AIM: Write out the data again in full, exactly as it reads.

━━━ INPUT FOR THIS TASK ━━━

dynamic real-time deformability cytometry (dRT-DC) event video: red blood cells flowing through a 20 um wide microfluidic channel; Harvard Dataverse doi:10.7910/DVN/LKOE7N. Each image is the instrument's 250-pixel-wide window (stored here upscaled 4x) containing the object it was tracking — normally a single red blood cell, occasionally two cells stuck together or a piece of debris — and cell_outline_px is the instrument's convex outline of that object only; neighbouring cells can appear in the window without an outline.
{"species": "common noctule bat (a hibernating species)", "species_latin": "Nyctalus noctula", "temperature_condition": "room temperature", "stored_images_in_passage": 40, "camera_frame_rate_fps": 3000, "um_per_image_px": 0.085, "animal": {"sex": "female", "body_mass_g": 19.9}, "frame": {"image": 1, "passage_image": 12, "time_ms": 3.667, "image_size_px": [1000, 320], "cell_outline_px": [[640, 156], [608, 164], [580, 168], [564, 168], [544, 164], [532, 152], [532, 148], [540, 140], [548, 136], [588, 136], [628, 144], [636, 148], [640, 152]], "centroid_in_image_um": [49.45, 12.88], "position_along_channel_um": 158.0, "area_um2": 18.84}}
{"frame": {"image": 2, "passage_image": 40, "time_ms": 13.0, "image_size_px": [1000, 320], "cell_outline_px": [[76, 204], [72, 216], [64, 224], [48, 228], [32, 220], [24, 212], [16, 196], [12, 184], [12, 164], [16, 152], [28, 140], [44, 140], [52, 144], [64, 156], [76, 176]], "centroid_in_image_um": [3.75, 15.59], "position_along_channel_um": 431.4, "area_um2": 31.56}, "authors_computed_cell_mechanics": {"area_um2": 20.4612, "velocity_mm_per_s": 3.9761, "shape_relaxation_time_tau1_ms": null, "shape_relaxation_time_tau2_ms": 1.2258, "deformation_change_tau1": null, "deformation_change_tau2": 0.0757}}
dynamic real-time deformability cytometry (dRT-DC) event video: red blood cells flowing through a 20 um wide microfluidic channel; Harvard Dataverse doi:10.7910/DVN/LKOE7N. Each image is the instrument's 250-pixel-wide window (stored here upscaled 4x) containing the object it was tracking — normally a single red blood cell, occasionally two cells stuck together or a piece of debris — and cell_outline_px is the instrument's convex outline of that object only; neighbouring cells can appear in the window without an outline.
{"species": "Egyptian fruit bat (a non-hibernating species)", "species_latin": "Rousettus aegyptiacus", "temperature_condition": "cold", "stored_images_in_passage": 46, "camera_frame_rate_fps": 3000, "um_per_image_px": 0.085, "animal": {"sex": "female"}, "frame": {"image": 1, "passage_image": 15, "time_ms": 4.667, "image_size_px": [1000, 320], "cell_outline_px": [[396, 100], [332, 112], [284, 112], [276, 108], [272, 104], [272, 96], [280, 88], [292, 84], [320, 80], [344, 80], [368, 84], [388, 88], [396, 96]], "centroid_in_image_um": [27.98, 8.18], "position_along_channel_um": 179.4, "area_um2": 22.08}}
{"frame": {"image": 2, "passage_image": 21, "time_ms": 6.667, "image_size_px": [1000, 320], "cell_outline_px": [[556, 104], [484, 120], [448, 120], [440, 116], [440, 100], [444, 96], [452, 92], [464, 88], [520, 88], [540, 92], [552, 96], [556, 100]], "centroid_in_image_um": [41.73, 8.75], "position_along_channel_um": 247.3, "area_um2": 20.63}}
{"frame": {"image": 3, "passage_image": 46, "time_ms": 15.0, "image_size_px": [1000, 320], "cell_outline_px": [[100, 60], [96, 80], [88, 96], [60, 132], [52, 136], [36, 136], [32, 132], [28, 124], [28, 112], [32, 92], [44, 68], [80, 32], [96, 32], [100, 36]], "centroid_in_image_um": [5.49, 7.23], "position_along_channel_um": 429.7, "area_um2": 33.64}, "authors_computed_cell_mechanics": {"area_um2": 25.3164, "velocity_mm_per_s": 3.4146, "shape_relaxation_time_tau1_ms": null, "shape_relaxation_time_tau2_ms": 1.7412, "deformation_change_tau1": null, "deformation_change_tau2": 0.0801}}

━━━

ANSWER FOR THE TASK:
dynamic real-time deformability cytometry (dRT-DC) event video: red blood cells flowing through a 20 um wide microfluidic channel; Harvard Dataverse doi:10.7910/DVN/LKOE7N. Each image is the instrument's 250-pixel-wide window (stored here upscaled 4x) containing the object it was tracking — normally a single red blood cell, occasionally two cells stuck together or a piece of debris — and cell_outline_px is the instrument's convex outline of that object only; neighbouring cells can appear in the window without an outline.
{"species": "common noctule bat (a hibernating species)", "species_latin": "Nyctalus noctula", "temperature_condition": "room temperature", "stored_images_in_passage": 40, "camera_frame_rate_fps": 3000, "um_per_image_px": 0.085, "animal": {"sex": "female", "body_mass_g": 19.9}, "frame": {"image": 1, "passage_image": 12, "time_ms": 3.667, "image_size_px": [1000, 320], "cell_outline_px": [[640, 156], [608, 164], [580, 168], [564, 168], [544, 164], [532, 152], [532, 148], [540, 140], [548, 136], [588, 136], [628, 144], [636, 148], [640, 152]], "centroid_in_image_um": [49.45, 12.88], "position_along_channel_um": 158.0, "area_um2": 18.84}}
{"frame": {"image": 2, "passage_image": 40, "time_ms": 13.0, "image_size_px": [1000, 320], "cell_outline_px": [[76, 204], [72, 216], [64, 224], [48, 228], [32, 220], [24, 212], [16, 196], [12, 184], [12, 164], [16, 152], [28, 140], [44, 140], [52, 144], [64, 156], [76, 176]], "centroid_in_image_um": [3.75, 15.59], "position_along_channel_um": 431.4, "area_um2": 31.56}, "authors_computed_cell_mechanics": {"area_um2": 20.4612, "velocity_mm_per_s": 3.9761, "shape_relaxation_time_tau1_ms": null, "shape_relaxation_time_tau2_ms": 1.2258, "deformation_change_tau1": null, "deformation_change_tau2": 0.0757}}
dynamic real-time deformability cytometry (dRT-DC) event video: red blood cells flowing through a 20 um wide microfluidic channel; Harvard Dataverse doi:10.7910/DVN/LKOE7N. Each image is the instrument's 250-pixel-wide window (stored here upscaled 4x) containing the object it was tracking — normally a single red blood cell, occasionally two cells stuck together or a piece of debris — and cell_outline_px is the instrument's convex outline of that object only; neighbouring cells can appear in the window without an outline.
{"species": "Egyptian fruit bat (a non-hibernating species)", "species_latin": "Rousettus aegyptiacus", "temperature_condition": "cold", "stored_images_in_passage": 46, "camera_frame_rate_fps": 3000, "um_per_image_px": 0.085, "animal": {"sex": "female"}, "frame": {"image": 1, "passage_image": 15, "time_ms": 4.667, "image_size_px": [1000, 320], "cell_outline_px": [[396, 100], [332, 112], [284, 112], [276, 108], [272, 104], [272, 96], [280, 88], [292, 84], [320, 80], [344, 80], [368, 84], [388, 88], [396, 96]], "centroid_in_image_um": [27.98, 8.18], "position_along_channel_um": 179.4, "area_um2": 22.08}}
{"frame": {"image": 2, "passage_image": 21, "time_ms": 6.667, "image_size_px": [1000, 320], "cell_outline_px": [[556, 104], [484, 120], [448, 120], [440, 116], [440, 100], [444, 96], [452, 92], [464, 88], [520, 88], [540, 92], [552, 96], [556, 100]], "centroid_in_image_um": [41.73, 8.75], "position_along_channel_um": 247.3, "area_um2": 20.63}}
{"frame": {"image": 3, "passage_image": 46, "time_ms": 15.0, "image_size_px": [1000, 320], "cell_outline_px": [[100, 60], [96, 80], [88, 96], [60, 132], [52, 136], [36, 136], [32, 132], [28, 124], [28, 112], [32, 92], [44, 68], [80, 32], [96, 32], [100, 36]], "centroid_in_image_um": [5.49, 7.23], "position_along_channel_um": 429.7, "area_um2": 33.64}, "authors_computed_cell_mechanics": {"area_um2": 25.3164, "velocity_mm_per_s": 3.4146, "shape_relaxation_time_tau1_ms": null, "shape_relaxation_time_tau2_ms": 1.7412, "deformation_change_tau1": null, "deformation_change_tau2": 0.0801}}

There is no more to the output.